请将以下各条记录整理为两列CSV，每条记录占一行，列名分别为"输入"与"输出"：前者为记录的文字，后者为其答案，每项各置于一个带引号的字段中，换行一律改为空格。结果中不得包含图片。

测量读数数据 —

# # # # # # #

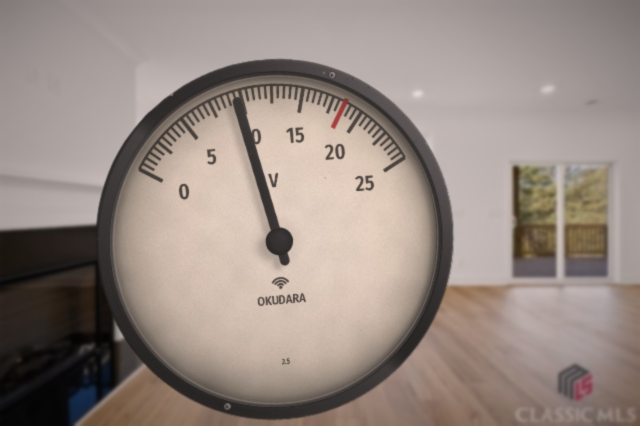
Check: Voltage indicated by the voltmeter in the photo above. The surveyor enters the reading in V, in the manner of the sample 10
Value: 9.5
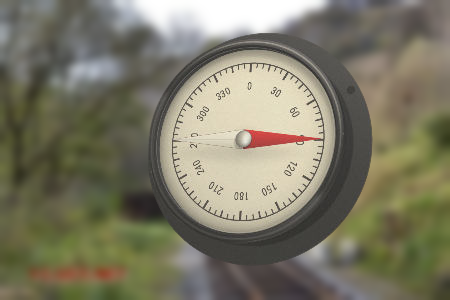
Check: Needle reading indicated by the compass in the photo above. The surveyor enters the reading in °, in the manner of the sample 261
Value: 90
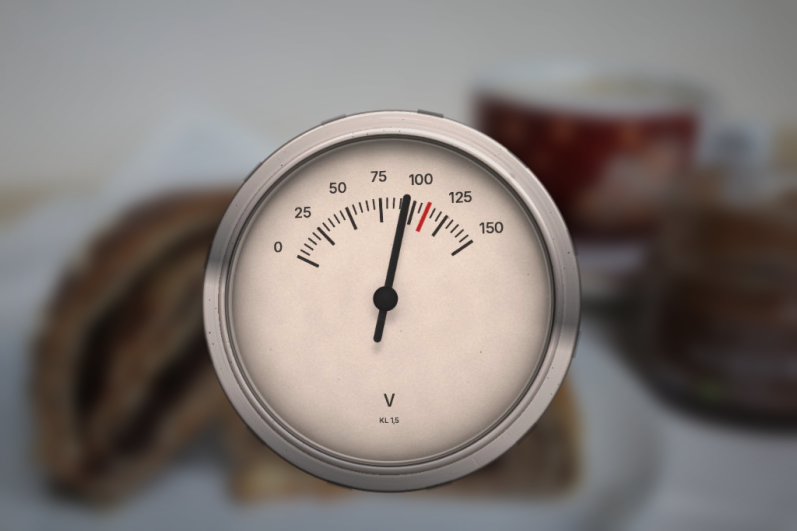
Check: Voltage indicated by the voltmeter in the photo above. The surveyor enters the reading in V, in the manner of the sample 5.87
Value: 95
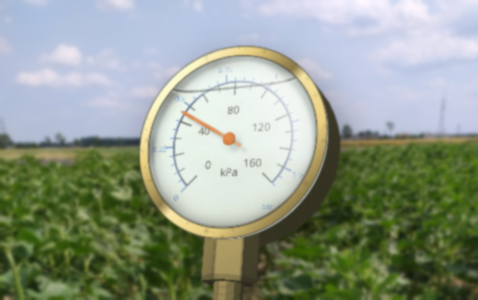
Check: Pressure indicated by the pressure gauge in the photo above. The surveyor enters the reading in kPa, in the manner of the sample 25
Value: 45
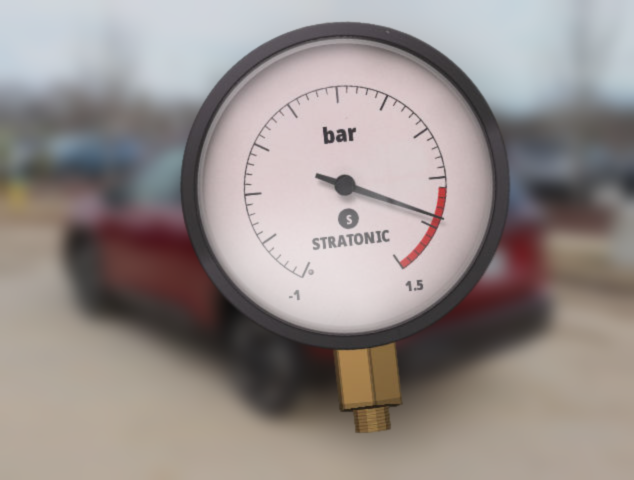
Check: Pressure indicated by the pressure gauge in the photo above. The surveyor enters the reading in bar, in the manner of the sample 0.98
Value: 1.2
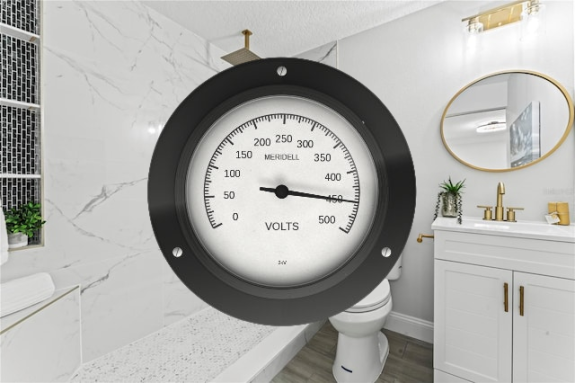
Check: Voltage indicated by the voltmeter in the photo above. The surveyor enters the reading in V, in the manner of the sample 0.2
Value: 450
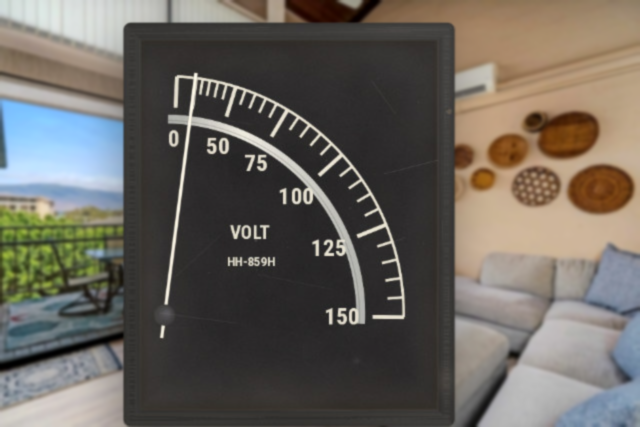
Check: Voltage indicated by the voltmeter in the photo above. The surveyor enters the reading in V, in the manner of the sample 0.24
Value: 25
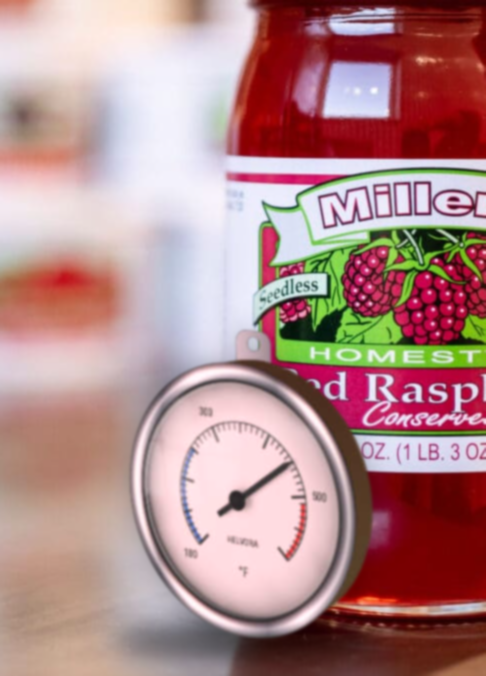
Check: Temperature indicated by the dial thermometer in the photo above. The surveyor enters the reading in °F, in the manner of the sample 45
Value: 450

# # # # # # #

练习结果 —
输入,输出
"Check: Voltage indicated by the voltmeter in the photo above. The surveyor enters the reading in V, in the manner of the sample 10 Value:","9.5"
"Check: Needle reading indicated by the compass in the photo above. The surveyor enters the reading in °, in the manner of the sample 261 Value:","90"
"Check: Voltage indicated by the voltmeter in the photo above. The surveyor enters the reading in V, in the manner of the sample 5.87 Value:","95"
"Check: Pressure indicated by the pressure gauge in the photo above. The surveyor enters the reading in kPa, in the manner of the sample 25 Value:","45"
"Check: Pressure indicated by the pressure gauge in the photo above. The surveyor enters the reading in bar, in the manner of the sample 0.98 Value:","1.2"
"Check: Voltage indicated by the voltmeter in the photo above. The surveyor enters the reading in V, in the manner of the sample 0.2 Value:","450"
"Check: Voltage indicated by the voltmeter in the photo above. The surveyor enters the reading in V, in the manner of the sample 0.24 Value:","25"
"Check: Temperature indicated by the dial thermometer in the photo above. The surveyor enters the reading in °F, in the manner of the sample 45 Value:","450"